> **Source data**:
======

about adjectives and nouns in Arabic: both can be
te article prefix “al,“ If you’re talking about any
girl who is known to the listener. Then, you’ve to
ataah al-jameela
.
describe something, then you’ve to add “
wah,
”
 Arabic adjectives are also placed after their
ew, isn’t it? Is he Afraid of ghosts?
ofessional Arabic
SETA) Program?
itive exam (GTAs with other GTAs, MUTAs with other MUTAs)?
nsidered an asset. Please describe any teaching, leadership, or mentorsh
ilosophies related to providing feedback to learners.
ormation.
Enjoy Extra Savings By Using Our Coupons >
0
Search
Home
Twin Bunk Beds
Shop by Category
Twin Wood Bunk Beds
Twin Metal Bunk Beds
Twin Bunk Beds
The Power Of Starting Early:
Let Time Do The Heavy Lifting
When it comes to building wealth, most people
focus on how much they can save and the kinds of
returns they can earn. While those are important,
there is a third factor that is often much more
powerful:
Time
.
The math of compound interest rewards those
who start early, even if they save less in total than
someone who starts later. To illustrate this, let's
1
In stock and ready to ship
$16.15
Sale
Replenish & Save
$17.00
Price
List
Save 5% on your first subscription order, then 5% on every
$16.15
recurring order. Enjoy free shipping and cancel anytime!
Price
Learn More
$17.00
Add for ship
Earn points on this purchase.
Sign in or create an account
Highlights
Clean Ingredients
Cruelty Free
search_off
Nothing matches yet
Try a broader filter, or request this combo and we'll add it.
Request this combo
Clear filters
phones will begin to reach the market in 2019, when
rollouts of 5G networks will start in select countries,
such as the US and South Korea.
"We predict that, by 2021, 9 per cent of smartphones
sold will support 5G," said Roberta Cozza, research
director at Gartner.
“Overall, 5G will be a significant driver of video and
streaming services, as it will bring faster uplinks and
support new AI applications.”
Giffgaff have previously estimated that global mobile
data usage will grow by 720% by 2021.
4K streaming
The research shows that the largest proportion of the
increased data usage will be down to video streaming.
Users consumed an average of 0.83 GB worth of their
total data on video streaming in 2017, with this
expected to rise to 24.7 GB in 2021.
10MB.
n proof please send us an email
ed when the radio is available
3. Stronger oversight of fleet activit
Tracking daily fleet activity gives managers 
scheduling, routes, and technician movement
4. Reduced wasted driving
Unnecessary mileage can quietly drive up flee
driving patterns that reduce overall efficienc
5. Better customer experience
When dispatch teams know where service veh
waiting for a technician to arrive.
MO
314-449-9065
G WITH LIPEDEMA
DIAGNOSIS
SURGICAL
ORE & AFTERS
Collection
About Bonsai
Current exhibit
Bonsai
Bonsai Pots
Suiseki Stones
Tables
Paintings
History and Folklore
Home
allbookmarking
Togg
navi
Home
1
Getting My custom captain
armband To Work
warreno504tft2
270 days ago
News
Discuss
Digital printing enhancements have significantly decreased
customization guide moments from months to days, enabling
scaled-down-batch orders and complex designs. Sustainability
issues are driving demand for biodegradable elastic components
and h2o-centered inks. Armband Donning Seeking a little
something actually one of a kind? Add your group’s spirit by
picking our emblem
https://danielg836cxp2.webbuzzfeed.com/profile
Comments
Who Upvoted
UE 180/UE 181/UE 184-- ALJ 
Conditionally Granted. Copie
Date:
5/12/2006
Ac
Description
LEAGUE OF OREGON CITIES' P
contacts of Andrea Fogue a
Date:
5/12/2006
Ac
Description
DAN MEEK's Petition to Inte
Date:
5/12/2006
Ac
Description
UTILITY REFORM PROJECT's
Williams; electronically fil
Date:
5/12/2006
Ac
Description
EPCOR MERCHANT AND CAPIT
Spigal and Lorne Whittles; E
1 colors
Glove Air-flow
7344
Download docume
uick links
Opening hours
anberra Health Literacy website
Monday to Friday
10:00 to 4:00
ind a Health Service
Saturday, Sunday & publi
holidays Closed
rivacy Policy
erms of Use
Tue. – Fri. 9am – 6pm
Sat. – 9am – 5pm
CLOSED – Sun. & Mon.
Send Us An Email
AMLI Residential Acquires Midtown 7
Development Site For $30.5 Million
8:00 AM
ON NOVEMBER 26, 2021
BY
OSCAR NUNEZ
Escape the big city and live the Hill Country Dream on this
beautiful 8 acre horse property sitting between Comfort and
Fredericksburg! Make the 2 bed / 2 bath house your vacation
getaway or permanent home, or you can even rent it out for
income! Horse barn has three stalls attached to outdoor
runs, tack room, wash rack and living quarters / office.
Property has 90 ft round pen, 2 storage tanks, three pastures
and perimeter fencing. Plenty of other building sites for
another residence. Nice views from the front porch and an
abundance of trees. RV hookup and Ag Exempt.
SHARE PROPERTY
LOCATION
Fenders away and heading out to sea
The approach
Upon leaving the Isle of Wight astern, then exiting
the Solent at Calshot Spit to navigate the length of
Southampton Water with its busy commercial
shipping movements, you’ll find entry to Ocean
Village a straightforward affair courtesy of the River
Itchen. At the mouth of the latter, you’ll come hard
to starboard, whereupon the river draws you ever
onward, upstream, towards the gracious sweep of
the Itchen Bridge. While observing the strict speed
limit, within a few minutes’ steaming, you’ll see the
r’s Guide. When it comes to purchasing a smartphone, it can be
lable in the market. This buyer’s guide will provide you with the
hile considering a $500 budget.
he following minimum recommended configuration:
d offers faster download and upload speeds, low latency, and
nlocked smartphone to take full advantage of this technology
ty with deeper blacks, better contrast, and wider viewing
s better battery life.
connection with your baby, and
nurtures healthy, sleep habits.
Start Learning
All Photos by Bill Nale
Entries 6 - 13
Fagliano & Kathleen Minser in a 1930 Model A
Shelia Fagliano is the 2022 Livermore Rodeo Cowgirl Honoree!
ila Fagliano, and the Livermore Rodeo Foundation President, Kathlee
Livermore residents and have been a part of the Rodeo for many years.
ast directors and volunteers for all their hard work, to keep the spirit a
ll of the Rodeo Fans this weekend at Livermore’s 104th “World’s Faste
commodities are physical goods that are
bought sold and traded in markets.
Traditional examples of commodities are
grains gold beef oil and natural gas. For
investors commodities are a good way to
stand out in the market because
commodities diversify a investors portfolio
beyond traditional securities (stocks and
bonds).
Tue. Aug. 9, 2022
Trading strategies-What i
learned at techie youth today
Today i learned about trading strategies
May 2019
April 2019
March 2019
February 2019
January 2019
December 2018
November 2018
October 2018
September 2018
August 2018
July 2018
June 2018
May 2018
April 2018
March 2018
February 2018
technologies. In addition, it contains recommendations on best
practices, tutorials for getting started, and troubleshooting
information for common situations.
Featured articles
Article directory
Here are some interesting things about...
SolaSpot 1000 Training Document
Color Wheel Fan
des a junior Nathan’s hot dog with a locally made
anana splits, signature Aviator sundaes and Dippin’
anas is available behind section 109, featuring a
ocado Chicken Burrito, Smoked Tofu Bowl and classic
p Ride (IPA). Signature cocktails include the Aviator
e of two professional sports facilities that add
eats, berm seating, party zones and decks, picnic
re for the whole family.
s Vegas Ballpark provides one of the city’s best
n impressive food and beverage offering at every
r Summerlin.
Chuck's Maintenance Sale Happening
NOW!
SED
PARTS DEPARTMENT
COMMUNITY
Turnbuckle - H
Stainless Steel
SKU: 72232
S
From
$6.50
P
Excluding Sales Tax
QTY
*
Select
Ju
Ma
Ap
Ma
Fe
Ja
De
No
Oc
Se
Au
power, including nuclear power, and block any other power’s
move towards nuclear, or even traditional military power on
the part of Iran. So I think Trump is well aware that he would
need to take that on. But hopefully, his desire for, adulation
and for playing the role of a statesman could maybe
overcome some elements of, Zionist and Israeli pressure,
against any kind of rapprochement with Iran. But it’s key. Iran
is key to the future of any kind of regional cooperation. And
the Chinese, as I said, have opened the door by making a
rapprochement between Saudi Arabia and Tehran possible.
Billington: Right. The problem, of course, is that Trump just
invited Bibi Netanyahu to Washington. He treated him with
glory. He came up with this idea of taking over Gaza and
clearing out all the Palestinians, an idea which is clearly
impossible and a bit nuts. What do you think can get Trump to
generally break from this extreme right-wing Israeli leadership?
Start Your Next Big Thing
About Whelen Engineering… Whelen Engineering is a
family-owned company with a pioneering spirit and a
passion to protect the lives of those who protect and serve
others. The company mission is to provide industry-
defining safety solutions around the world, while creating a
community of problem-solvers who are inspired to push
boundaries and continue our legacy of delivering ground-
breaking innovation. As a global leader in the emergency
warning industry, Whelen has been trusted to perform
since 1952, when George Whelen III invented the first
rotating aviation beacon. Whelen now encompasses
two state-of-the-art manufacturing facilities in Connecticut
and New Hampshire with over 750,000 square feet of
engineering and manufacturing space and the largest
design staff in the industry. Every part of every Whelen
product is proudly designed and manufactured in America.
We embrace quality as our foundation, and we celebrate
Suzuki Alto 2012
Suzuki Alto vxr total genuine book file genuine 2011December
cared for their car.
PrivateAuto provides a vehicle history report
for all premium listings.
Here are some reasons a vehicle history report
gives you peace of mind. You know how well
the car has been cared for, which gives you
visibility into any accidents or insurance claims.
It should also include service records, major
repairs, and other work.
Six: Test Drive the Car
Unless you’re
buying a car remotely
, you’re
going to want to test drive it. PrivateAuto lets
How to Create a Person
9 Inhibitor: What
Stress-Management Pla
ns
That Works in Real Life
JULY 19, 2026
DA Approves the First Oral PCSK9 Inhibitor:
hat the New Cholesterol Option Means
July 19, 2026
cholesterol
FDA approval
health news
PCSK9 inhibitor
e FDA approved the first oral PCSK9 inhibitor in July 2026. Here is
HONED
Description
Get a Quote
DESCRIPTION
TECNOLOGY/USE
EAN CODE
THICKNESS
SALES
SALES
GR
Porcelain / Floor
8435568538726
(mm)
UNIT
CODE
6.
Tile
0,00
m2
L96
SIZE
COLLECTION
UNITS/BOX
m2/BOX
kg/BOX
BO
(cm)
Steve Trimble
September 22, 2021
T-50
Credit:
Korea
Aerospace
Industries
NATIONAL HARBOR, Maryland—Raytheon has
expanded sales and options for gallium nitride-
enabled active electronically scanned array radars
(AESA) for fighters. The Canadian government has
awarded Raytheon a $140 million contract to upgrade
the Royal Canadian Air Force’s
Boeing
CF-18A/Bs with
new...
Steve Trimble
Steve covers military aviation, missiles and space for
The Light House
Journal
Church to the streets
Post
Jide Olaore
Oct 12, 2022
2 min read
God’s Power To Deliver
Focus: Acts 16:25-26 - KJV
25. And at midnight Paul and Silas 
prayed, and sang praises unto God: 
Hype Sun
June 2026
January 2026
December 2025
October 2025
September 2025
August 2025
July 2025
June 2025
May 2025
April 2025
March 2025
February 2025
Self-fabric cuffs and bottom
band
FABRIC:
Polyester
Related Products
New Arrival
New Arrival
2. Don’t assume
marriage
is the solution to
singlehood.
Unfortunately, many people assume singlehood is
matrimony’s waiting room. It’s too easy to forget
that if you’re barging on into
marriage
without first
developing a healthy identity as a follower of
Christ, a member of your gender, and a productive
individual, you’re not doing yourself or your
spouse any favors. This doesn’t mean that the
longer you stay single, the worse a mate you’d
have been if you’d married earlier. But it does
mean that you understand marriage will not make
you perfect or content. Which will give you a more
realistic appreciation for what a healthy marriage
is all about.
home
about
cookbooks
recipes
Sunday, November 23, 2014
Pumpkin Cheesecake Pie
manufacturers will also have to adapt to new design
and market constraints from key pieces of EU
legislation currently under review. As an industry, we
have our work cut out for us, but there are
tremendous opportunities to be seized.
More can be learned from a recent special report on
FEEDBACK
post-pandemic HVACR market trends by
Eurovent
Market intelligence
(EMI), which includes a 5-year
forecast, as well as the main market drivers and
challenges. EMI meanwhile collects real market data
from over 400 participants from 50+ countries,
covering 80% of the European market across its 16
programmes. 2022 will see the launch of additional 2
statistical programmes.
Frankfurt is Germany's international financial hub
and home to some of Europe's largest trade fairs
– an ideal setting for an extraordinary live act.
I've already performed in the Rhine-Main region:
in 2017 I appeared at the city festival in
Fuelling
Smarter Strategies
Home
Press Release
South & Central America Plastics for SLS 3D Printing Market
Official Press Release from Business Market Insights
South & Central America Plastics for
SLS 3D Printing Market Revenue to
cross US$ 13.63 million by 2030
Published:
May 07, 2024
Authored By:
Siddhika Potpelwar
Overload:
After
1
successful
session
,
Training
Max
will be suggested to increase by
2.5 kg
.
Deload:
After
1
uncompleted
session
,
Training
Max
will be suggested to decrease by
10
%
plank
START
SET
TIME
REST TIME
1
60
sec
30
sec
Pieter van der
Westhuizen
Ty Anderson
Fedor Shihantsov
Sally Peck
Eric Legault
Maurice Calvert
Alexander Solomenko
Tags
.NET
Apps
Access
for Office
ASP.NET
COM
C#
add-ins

======

> **Job item**:
Recast the items, from the first line up to and including the line with "focus on how", as a Markdown table with the columns Row and Line. Give each line its own numbered row and leave out blank lines.

> **The answer**:
| Row | Line |
|---|---|
| 1 | about adjectives and nouns in Arabic: both can be |
| 2 | te article prefix “al,“ If you’re talking about any |
| 3 | girl who is known to the listener. Then, you’ve to |
| 4 | ataah al-jameela |
| 5 | . |
| 6 | describe something, then you’ve to add “ |
| 7 | wah, |
| 8 | ” |
| 9 |  Arabic adjectives are also placed after their |
| 10 | ew, isn’t it? Is he Afraid of ghosts? |
| 11 | ofessional Arabic |
| 12 | SETA) Program? |
| 13 | itive exam (GTAs with other GTAs, MUTAs with other MUTAs)? |
| 14 | nsidered an asset. Please describe any teaching, leadership, or mentorsh |
| 15 | ilosophies related to providing feedback to learners. |
| 16 | ormation. |
| 17 | Enjoy Extra Savings By Using Our Coupons > |
| 18 | 0 |
| 19 | Search |
| 20 | Home |
| 21 | Twin Bunk Beds |
| 22 | Shop by Category |
| 23 | Twin Wood Bunk Beds |
| 24 | Twin Metal Bunk Beds |
| 25 | Twin Bunk Beds |
| 26 | The Power Of Starting Early: |
| 27 | Let Time Do The Heavy Lifting |
| 28 | When it comes to building wealth, most people |
| 29 | focus on how much they can save and the kinds of |